Sebagai parpol yang “high representative” di Matim, Partai Demokrat juga bertanggung jawab untuk kelangsungan demokrasi lokal tanpa dinasti. Demikian pun juga dengan parpol-parpol lain di Matim. Itu fungsi parti politik.
Herbert Kitschelt (2004) melalui karya Parties and Political Intemerdiation, dalam Airlangga Pribadi (Kompas, 22/5/2010), menulis, “fungsi parpol sebagai rumah bagi proses konsolidasi bersama untuk menyelesaikan persoalan yang terkait dengan tindakan kolektif dan pilihan-pilihan sosial (politik)…” Unisono dengan itu, parpol berfungsi menyelesaikan persoalan yang mengarah pada aksi-aksi politik dinasti dalam Pilkada.
Tidak dapat disangkat, kegagalan politik demokrasi lokal juga merupakan bagian kegagalan parpol. Parpol dianggap tidak mampu atau bahkan membiar proses pembusukan demokrasi itu berlangsung. Artinya, meloloskan geliat politik dinasti sejatinya crime by commision parpol.
Oleh karena itu, parpol harus berjuang untuk mewujudkan demokrasi politik yang bersih. Respek publik ada untuk elite-elite parpol yang berjuang demi keadaban politik. Jika tidak sesui nalar politik publik itu, maka parpol sedang berjalan di atas tali bunuh diri politik (political suicide). Mengutip Colin Hay (2007) dalam Why We Hate Politics, dikatakan bahwa “ketika arena politik bekerja hanya untuk melayani rasionalitas kepentingan pragmatis personal elite- elite politik, proses tersebut akan berbuah irasionalitas kolektif” (ibid). Itu bunuh diri politik.
Sebagai parpol yang mapan, Partai Demorkrat (juga parpol lain) tentu tidak ingin melakukan bunuh diri politik. Bersekutu dengan etika politik adalah keutamaan politik parpol. Berkolega dengan kepentingan rakyat akan berbuah berkah politik di masa datang.

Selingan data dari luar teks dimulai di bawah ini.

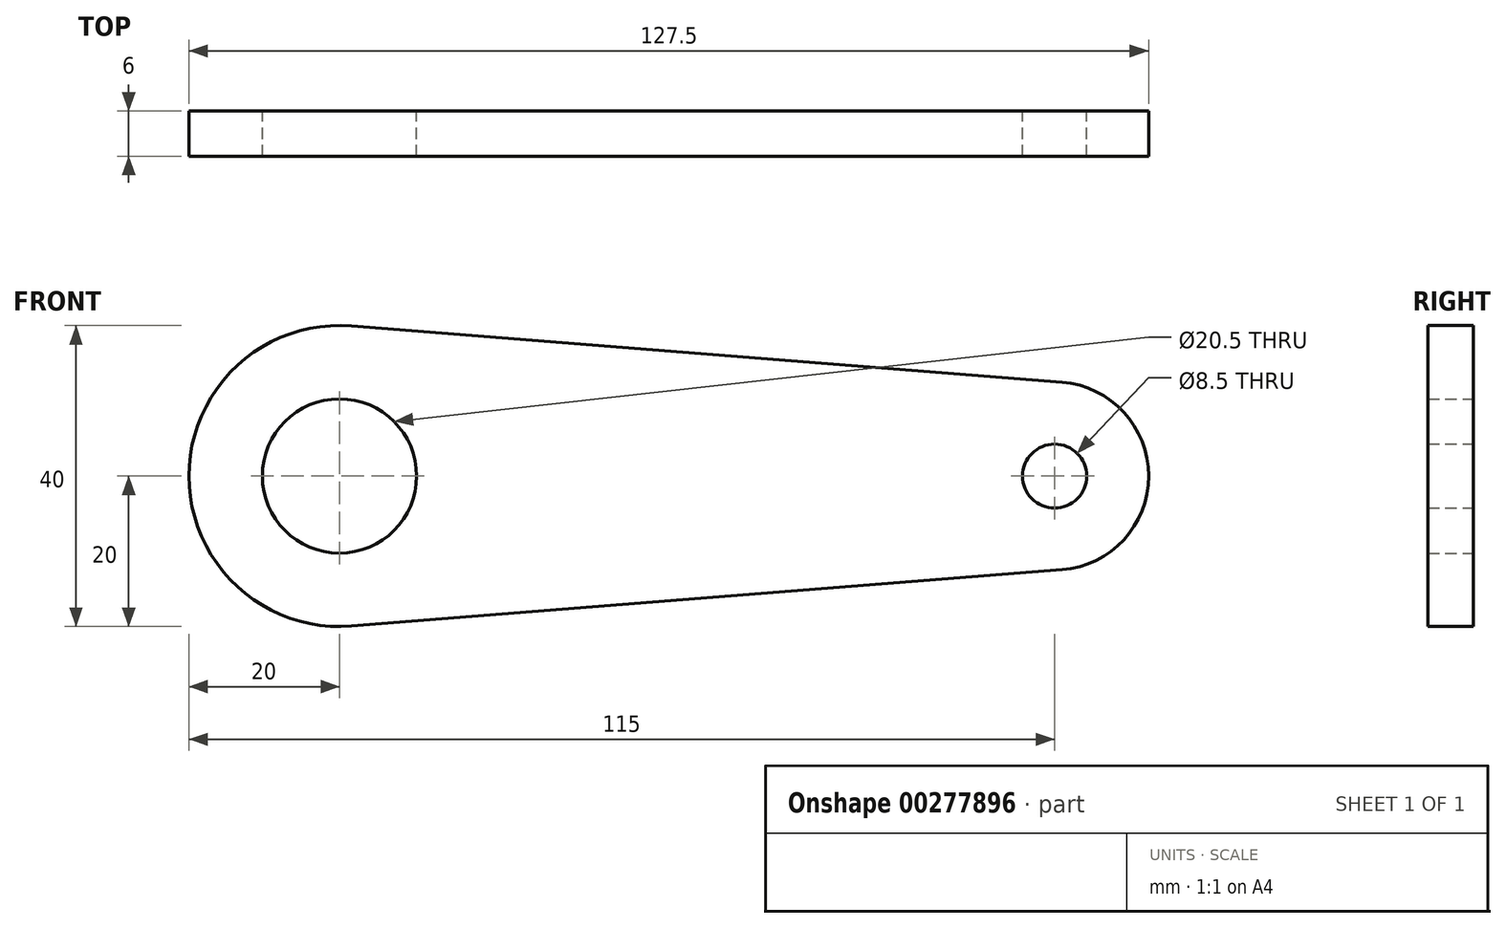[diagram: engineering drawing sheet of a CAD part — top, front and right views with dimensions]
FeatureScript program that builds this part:
annotation { "Feature Type Name" : "Feature", "Feature Type Description" : "" }
export const myFeature = defineFeature(function(context is Context, id is Id, definition is map)
    precondition{}
    {
        {
            var Q0;
            Q0=qCreatedBy(makeId("Front.planeOp"),FACE);
            var sketch = newSketch(context, id + "F0", { "sketchPlane" : qUnion([Q0])});
            skArc(sketch, "E0", {"start": v(1.58, 19.94) * mm, "mid": v(-20, 0) * mm, "end": v(1.58, -19.94) * mm});
            skArc(sketch, "E1", {"start": v(95.99, -12.46) * mm, "mid": v(107.5, 0) * mm, "end": v(95.99, 12.46) * mm});
            skLineSegment(sketch, "E2", {"start": v(1.58, 19.94) * mm, "end": v(95.99, 12.46) * mm});
            skLineSegment(sketch, "E3", {"start": v(1.58, -19.94) * mm, "end": v(95.99, -12.46) * mm});
            skCircle(sketch, "E4", {"center": v(0, 0) * mm, "radius": 10.25 * mm});
            skCircle(sketch, "E5", {"center": v(95, 0) * mm, "radius": 4.25 * mm});
            skSolve(sketch);
        }
        {
            var Q0;
            Q0=makeQuery(id+"F0.imprint","IMPRINT",FACE,{"disambiguationData":[TD([[makeQuery(id+"F0.imprint","IMPRINT",EDGE,{"derivedFrom":sQuery(id+"F0.wireOp",EDGE,"E0")}),1.0]])]});
            extrude(context, id + "F1", {"entities" : qUnion([Q0]), "endBound" : BoundingType.SYMMETRIC, "depth" : 6 * mm});
        }
    });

Seakan di gurun, rakyat Matim sedang berteriak soal seorang pemimpin yang bersih, berintegritas dan berkapasitas. Parpol punya kans untuk menyiapkan jalan bagi kerinduan rakyat Matim itu.***
Alfred Tuname
Direktur Lembaga Neralino (Network On Reform Action For The Well-being Of Indonesia)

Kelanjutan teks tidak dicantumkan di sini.